There is one thing I know for sure. You cannot do this work without being under attack much of the time. I guess it is the same with any work where souls are involved. Healing of one soul often leads to a domino effect where countless souls return to God. Something I am sure Satan does not like.
I am not going to lie, it is very difficult sometimes, and when I am in the midst of an attack coming from every side, it can become hard to hold on. Like Peter in the storm, I begin to panic and start to sink. A sure sign I have taken my eyes off of Him. I have been there enough times to know I just need to ride it out, to stay faithful,in spite of what I am feeling, but in the middle of the storm my emotions often take over and instead of “being still” I often bounce around. Thank God, like with Peter he comes to save me "of such little faith".
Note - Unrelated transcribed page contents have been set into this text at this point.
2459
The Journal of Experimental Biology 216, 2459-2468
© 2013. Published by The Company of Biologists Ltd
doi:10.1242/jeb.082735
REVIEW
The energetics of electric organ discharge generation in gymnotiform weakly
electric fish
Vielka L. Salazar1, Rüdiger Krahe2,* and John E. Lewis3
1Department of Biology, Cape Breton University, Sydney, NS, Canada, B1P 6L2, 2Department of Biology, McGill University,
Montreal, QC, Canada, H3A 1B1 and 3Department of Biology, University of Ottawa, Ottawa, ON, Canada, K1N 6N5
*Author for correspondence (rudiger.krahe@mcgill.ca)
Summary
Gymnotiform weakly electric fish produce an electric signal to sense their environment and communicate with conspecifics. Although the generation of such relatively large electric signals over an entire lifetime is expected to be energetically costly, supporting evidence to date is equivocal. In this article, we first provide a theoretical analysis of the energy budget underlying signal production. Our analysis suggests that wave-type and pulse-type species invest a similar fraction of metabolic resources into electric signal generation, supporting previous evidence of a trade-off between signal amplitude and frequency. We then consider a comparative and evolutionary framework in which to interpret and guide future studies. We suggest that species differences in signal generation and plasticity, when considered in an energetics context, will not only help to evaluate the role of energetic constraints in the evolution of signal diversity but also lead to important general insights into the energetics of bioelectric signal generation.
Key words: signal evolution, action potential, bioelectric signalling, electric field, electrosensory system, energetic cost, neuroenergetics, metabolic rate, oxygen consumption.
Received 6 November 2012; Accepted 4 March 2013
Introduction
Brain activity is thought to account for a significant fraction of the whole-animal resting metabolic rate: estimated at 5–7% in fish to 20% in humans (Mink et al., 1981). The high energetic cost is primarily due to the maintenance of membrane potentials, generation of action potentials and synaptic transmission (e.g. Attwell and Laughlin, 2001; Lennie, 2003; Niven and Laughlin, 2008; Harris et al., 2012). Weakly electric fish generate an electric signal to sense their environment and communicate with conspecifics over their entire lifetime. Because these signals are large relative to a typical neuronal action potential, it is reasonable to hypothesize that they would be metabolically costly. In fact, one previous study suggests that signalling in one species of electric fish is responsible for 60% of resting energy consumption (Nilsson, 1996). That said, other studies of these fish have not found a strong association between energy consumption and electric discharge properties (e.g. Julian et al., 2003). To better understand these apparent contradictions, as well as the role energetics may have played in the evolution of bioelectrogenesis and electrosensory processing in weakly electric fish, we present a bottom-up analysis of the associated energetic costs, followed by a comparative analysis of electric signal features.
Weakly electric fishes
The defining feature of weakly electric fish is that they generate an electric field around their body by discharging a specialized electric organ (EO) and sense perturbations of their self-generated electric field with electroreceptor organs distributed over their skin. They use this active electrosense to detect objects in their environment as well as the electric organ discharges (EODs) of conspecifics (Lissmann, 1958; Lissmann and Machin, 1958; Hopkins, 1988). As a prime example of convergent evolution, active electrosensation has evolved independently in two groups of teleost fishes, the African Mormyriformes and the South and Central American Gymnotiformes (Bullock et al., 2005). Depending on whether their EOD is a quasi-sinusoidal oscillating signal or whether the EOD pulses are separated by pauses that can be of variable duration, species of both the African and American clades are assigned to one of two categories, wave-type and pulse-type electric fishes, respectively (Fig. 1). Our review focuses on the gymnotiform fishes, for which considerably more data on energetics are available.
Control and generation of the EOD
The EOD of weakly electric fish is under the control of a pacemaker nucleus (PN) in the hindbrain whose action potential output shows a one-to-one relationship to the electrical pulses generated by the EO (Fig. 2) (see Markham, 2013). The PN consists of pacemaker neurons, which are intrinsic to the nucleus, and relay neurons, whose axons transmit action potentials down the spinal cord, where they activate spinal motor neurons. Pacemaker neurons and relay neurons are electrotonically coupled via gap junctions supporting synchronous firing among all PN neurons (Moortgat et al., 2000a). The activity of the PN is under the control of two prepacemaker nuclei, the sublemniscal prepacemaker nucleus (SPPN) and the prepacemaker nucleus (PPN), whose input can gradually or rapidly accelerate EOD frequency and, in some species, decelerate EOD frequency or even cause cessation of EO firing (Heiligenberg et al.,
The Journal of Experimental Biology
I have begun a new prayer. A prayer of gratitude for my poverty in all its forms. In money, in material possessions, in support, in hiddeness,all of our poverty. Satan uses that poverty to try to get me to believe the work is not blessed, but I have come to see, that in fact, it is the complete opposite.
In spite of how small we are, hundreds of women, men and siblings are aided in their healing every year. Our workshops and talks, web site etc, reach tens of thousands, but mostly, the truth is, I do not really know how many He touches, and, it is not my business. I do not need to know. All I need is to keep focused on doing His will for me day by day.
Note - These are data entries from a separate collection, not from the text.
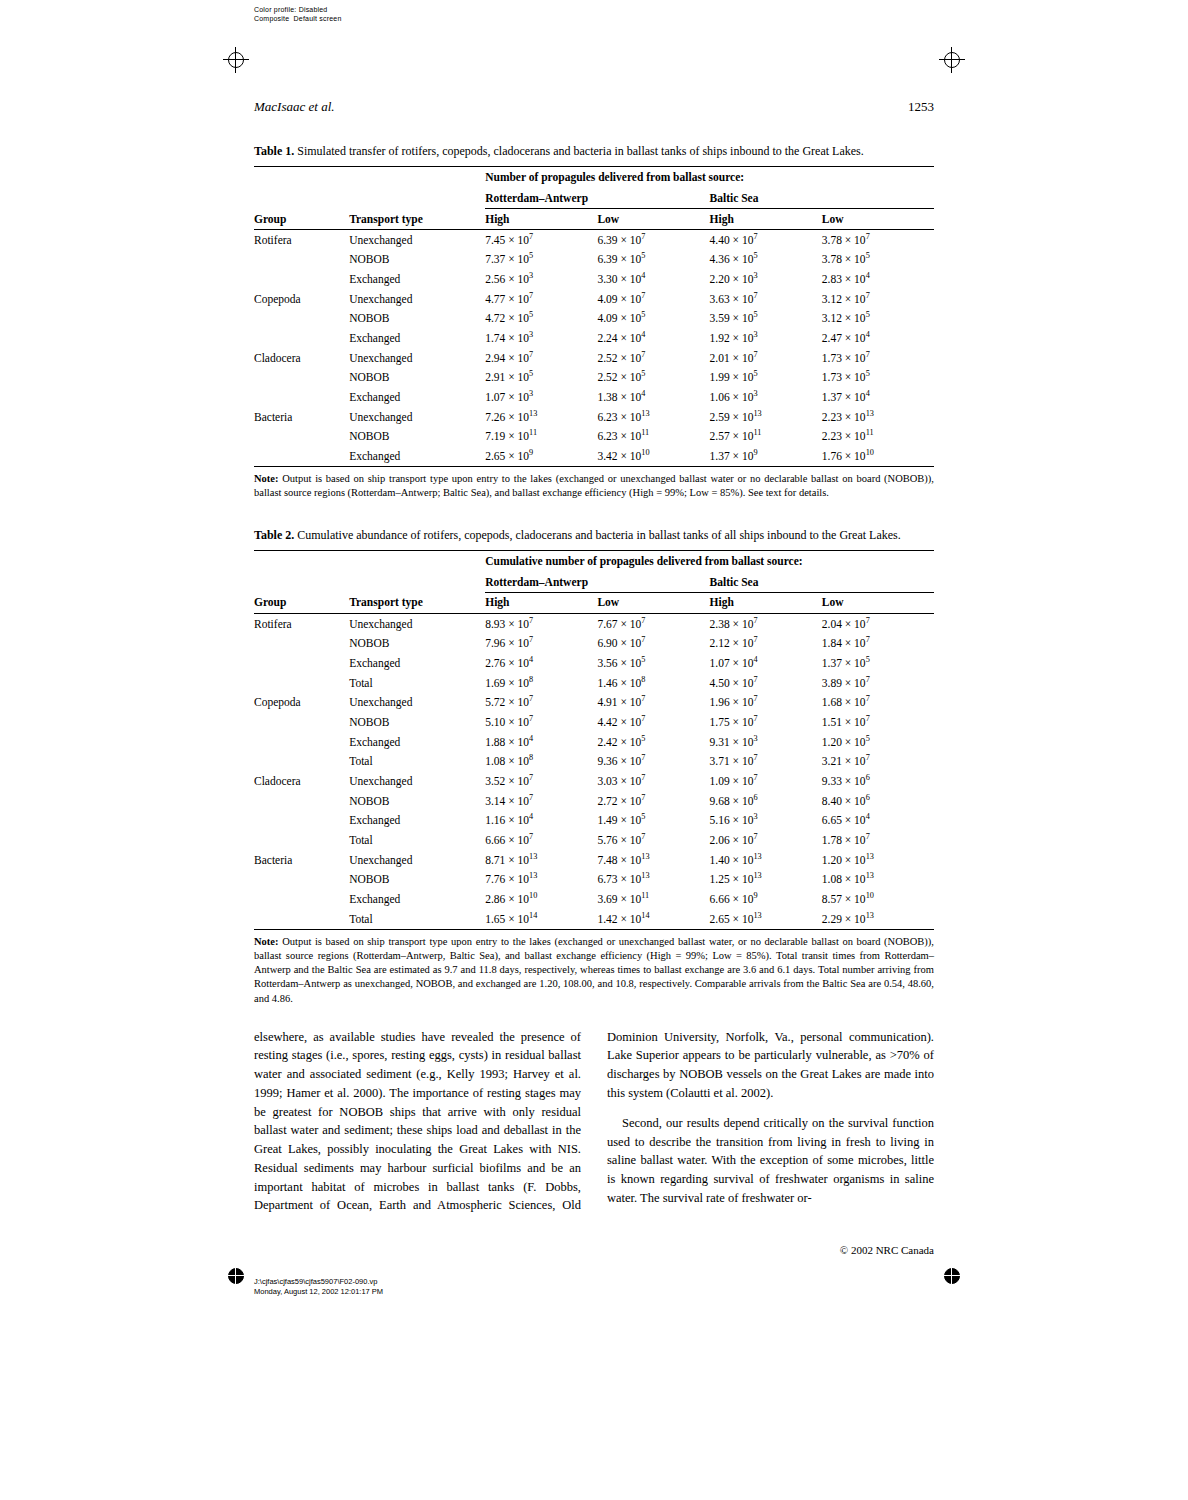Color profile: Disabled
Composite Default screen
MacIsaac et al. 1253
Table 1. Simulated transfer of rotifers, copepods, cladocerans and bacteria in ballast tanks of ships inbound to the Great Lakes.
| | Number of propagules delivered from ballast source: |
| --- | --- |
| | Rotterdam–Antwerp | Baltic Sea |
| Group | Transport type | High | Low | High | Low |
| Rotifera | Unexchanged | 7.45 × 10 7 | 6.39 × 10 7 | 4.40 × 10 7 | 3.78 × 10 7 |
| | NOBOB | 7.37 × 10 5 | 6.39 × 10 5 | 4.36 × 10 5 | 3.78 × 10 5 |
| | Exchanged | 2.56 × 10 3 | 3.30 × 10 4 | 2.20 × 10 3 | 2.83 × 10 4 |
| Copepoda | Unexchanged | 4.77 × 10 7 | 4.09 × 10 7 | 3.63 × 10 7 | 3.12 × 10 7 |
| | NOBOB | 4.72 × 10 5 | 4.09 × 10 5 | 3.59 × 10 5 | 3.12 × 10 5 |
| | Exchanged | 1.74 × 10 3 | 2.24 × 10 4 | 1.92 × 10 3 | 2.47 × 10 4 |
| Cladocera | Unexchanged | 2.94 × 10 7 | 2.52 × 10 7 | 2.01 × 10 7 | 1.73 × 10 7 |
| | NOBOB | 2.91 × 10 5 | 2.52 × 10 5 | 1.99 × 10 5 | 1.73 × 10 5 |
| | Exchanged | 1.07 × 10 3 | 1.38 × 10 4 | 1.06 × 10 3 | 1.37 × 10 4 |
| Bacteria | Unexchanged | 7.26 × 10 13 | 6.23 × 10 13 | 2.59 × 10 13 | 2.23 × 10 13 |
| | NOBOB | 7.19 × 10 11 | 6.23 × 10 11 | 2.57 × 10 11 | 2.23 × 10 11 |
| | Exchanged | 2.65 × 10 9 | 3.42 × 10 10 | 1.37 × 10 9 | 1.76 × 10 10 |
Note: Output is based on ship transport type upon entry to the lakes (exchanged or unexchanged ballast water or no declarable ballast on board (NOBOB)), ballast source regions (Rotterdam–Antwerp; Baltic Sea), and ballast exchange efficiency (High = 99%; Low = 85%). See text for details.
Table 2. Cumulative abundance of rotifers, copepods, cladocerans and bacteria in ballast tanks of all ships inbound to the Great Lakes.
| | Cumulative number of propagules delivered from ballast source: |
| --- | --- |
| | Rotterdam–Antwerp | Baltic Sea |
| Group | Transport type | High | Low | High | Low |
| Rotifera | Unexchanged | 8.93 × 10 7 | 7.67 × 10 7 | 2.38 × 10 7 | 2.04 × 10 7 |
| | NOBOB | 7.96 × 10 7 | 6.90 × 10 7 | 2.12 × 10 7 | 1.84 × 10 7 |
| | Exchanged | 2.76 × 10 4 | 3.56 × 10 5 | 1.07 × 10 4 | 1.37 × 10 5 |
| | Total | 1.69 × 10 8 | 1.46 × 10 8 | 4.50 × 10 7 | 3.89 × 10 7 |
| Copepoda | Unexchanged | 5.72 × 10 7 | 4.91 × 10 7 | 1.96 × 10 7 | 1.68 × 10 7 |
| | NOBOB | 5.10 × 10 7 | 4.42 × 10 7 | 1.75 × 10 7 | 1.51 × 10 7 |
| | Exchanged | 1.88 × 10 4 | 2.42 × 10 5 | 9.31 × 10 3 | 1.20 × 10 5 |
| | Total | 1.08 × 10 8 | 9.36 × 10 7 | 3.71 × 10 7 | 3.21 × 10 7 |
| Cladocera | Unexchanged | 3.52 × 10 7 | 3.03 × 10 7 | 1.09 × 10 7 | 9.33 × 10 6 |
| | NOBOB | 3.14 × 10 7 | 2.72 × 10 7 | 9.68 × 10 6 | 8.40 × 10 6 |
| | Exchanged | 1.16 × 10 4 | 1.49 × 10 5 | 5.16 × 10 3 | 6.65 × 10 4 |
| | Total | 6.66 × 10 7 | 5.76 × 10 7 | 2.06 × 10 7 | 1.78 × 10 7 |
| Bacteria | Unexchanged | 8.71 × 10 13 | 7.48 × 10 13 | 1.40 × 10 13 | 1.20 × 10 13 |
| | NOBOB | 7.76 × 10 13 | 6.73 × 10 13 | 1.25 × 10 13 | 1.08 × 10 13 |
| | Exchanged | 2.86 × 10 10 | 3.69 × 10 11 | 6.66 × 10 9 | 8.57 × 10 10 |
| | Total | 1.65 × 10 14 | 1.42 × 10 14 | 2.65 × 10 13 | 2.29 × 10 13 |
Note: Output is based on ship transport type upon entry to the lakes (exchanged or unexchanged ballast water, or no declarable ballast on board (NOBOB)), ballast source regions (Rotterdam–Antwerp, Baltic Sea), and ballast exchange efficiency (High = 99%; Low = 85%). Total transit times from Rotterdam–Antwerp and the Baltic Sea are estimated as 9.7 and 11.8 days, respectively, whereas times to ballast exchange are 3.6 and 6.1 days. Total number arriving from Rotterdam–Antwerp as unexchanged, NOBOB, and exchanged are 1.20, 108.00, and 10.8, respectively. Comparable arrivals from the Baltic Sea are 0.54, 48.60, and 4.86.
elsewhere, as available studies have revealed the presence of resting stages (i.e., spores, resting eggs, cysts) in residual ballast water and associated sediment (e.g., Kelly 1993; Harvey et al. 1999; Hamer et al. 2000). The importance of resting stages may be greatest for NOBOB ships that arrive with only residual ballast water and sediment; these ships load and deballast in the Great Lakes, possibly inoculating the Great Lakes with NIS. Residual sediments may harbour surficial biofilms and be an important habitat of microbes in ballast tanks (F. Dobbs, Department of Ocean, Earth and Atmospheric Sciences, Old Dominion University, Norfolk, Va., personal communication). Lake Superior appears to be particularly vulnerable, as >70% of discharges by NOBOB vessels on the Great Lakes are made into this system (Colautti et al. 2002).
Second, our results depend critically on the survival function used to describe the transition from living in fresh to living in saline ballast water. With the exception of some microbes, little is known regarding survival of freshwater organisms in saline water. The survival rate of freshwater or-
© 2002 NRC Canada
J:\cjfas\cjfas59\cjfas5907\F02-090.vp
Monday, August 12, 2002 12:01:17 PM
Still, the devil knows how to push our buttons and I must admit there are times when it is hard to hear of organizations bringing in millions, or those who have a ton of support, yet, He is teaching me, my poverty is a gift from Him. A huge gift.
Recently, I have begun a new daily prayer of gratitude for this poverty, (even if I am not “feeling “grateful). A gift of poverty that constantly teaches me, all that matters is that I do His will because in the end, as Mother Theresa said, it is only about me & Him.
A gift that keeps me aware of my dependence on Him daily, in everything, knowing that perhaps if not, I would think it was me!
A gift that teaches me to empty myself so that He can act. A gift that hides me from many of the things I am sure would be displeasing to Him because it keeps my “self” in check. A gift that keep me knowing that without Him I can do nothing. A gift that keeps me on the floor in the bathroom the day of my healing years ago where His mercy touched me…the place no one can take from me and where He joined me to Him forever. A gift of watching lives heal and return to Him to find joy again.
A gift that reminds me of what Saint Claude de la Colombiere said in this prayer:
Lord, I am in this world to show Your mercy to others.
Other people will glorify You
by making visible the power of Your grace
by their fidelity and constancy to You.
For my part I will glorify You
by making known how good You are to sinners,
that Your mercy is boundless
and that no sinner no matter how great his offences
should have reason to despair of pardon.
If I have grievously offended You, My Redeemer,
let me not offend You even more
by thinking that You are not kind enough to pardon Me.
Amen.
Thank you Lord for the gift of poverty in all its forms. Help me to cling to you daily and to keep my eyes on you every second of my life. Protect me from the enemy and from myself. Lord, I know that you love me, help me to manifest that love and mercy to others so that they too can come to know You in their poverty.